Since the new solid-state drive has standard control electronics built in, it can be combined with up to three other Intel chips that don't have controllers, for a maximum of 16 gigabytes of storage, says Troy Winslow, flash marketing manager at Intel. While that may not seem like a lot compared with the 160-gigabyte hard drives in desktop computers, Larson pointed out that two gigabytes is enough to run some operating systems, such as Linux, along with software applications. The chip's electronics also allow it to work well with Intel processors, which make it useful for the ultramobile-PC market. And by 2010, Larson said, Intel expects to be able to cram 64 gigabytes of storage into a piece of silicon about the size of the new chip.

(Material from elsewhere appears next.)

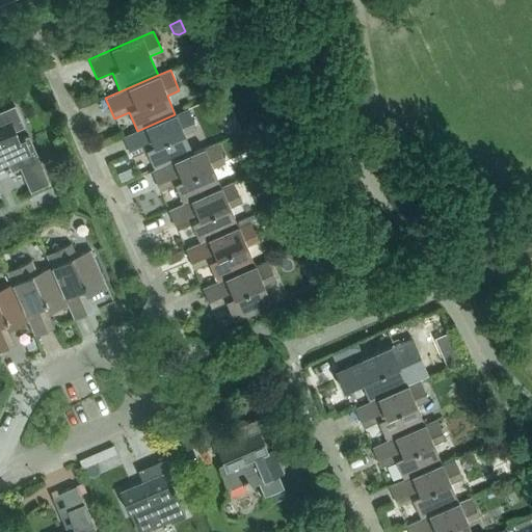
[(0,170),(18,163),(20,168),(30,193),(49,185),(28,135),(19,139),(15,129),(23,125),(15,105),(0,111),(0,170)]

Flash has drawn criticism because its memory cells, which hold the electrical charges that represent data, tend to wear out quickly. But Winslow says that in the new chips, a memory cell can have data written to it and erased from it up to 100,000 times. And to ensure that no single cell gets overused, the chips have "wear-level" algorithms programmed into them, which evenly distribute reading and writing. Thus, flash memory could start to show signs of wear in about five years, depending on how it is used. In addition, the static electric field that holds charge tends to degrade over time; data losses in this case could occur after about 10 years.

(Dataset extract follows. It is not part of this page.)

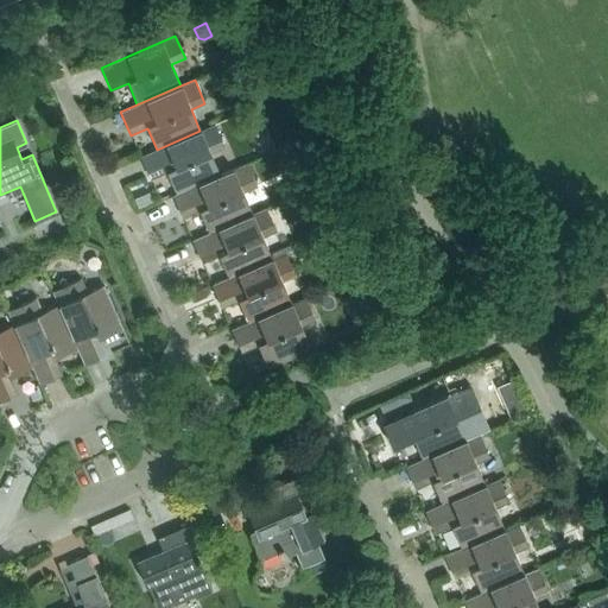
[(214,125),(200,131),(157,150),(140,157),(150,179),(166,172),(176,195),(220,175),(210,153),(223,147),(214,125)]
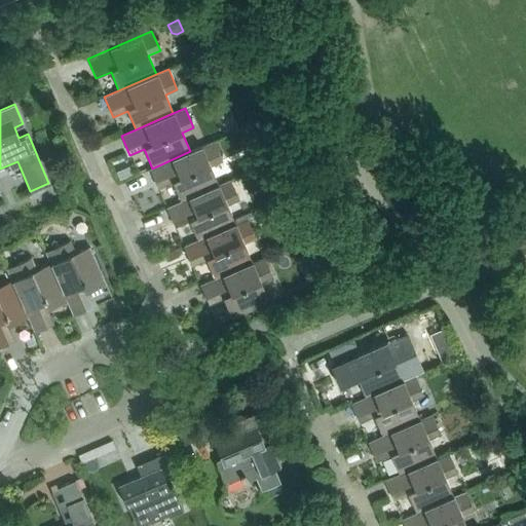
[(255,123),(243,128),(247,136),(258,130),(255,123)]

Researchers at Intel and other companies are looking for the next solid-state technology that could replace flash. Winslow says that Intel is currently testing phase-change memory, a type of memory in which the crystal structure of a material changes in response to heat; particular orientations of the crystal correspond to 1s and 0s. Phase-change memory has many of the benefits of flash, such as its ruggedness and small size. But data can be written to it many thousands of times faster than it can to flash.